DATA SECTION -
--------------------------------------------------

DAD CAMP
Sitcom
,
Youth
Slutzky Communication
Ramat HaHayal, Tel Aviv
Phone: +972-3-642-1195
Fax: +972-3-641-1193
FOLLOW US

--------------------------------------------------

WHAT TO DO - Nothing but the lines from the one holding "Slutzky Communication" to the end of the entries should be output, each exactly as it appears.

TASK SOLUTION -
Slutzky Communication
Ramat HaHayal, Tel Aviv
Phone: +972-3-642-1195
Fax: +972-3-641-1193
FOLLOW US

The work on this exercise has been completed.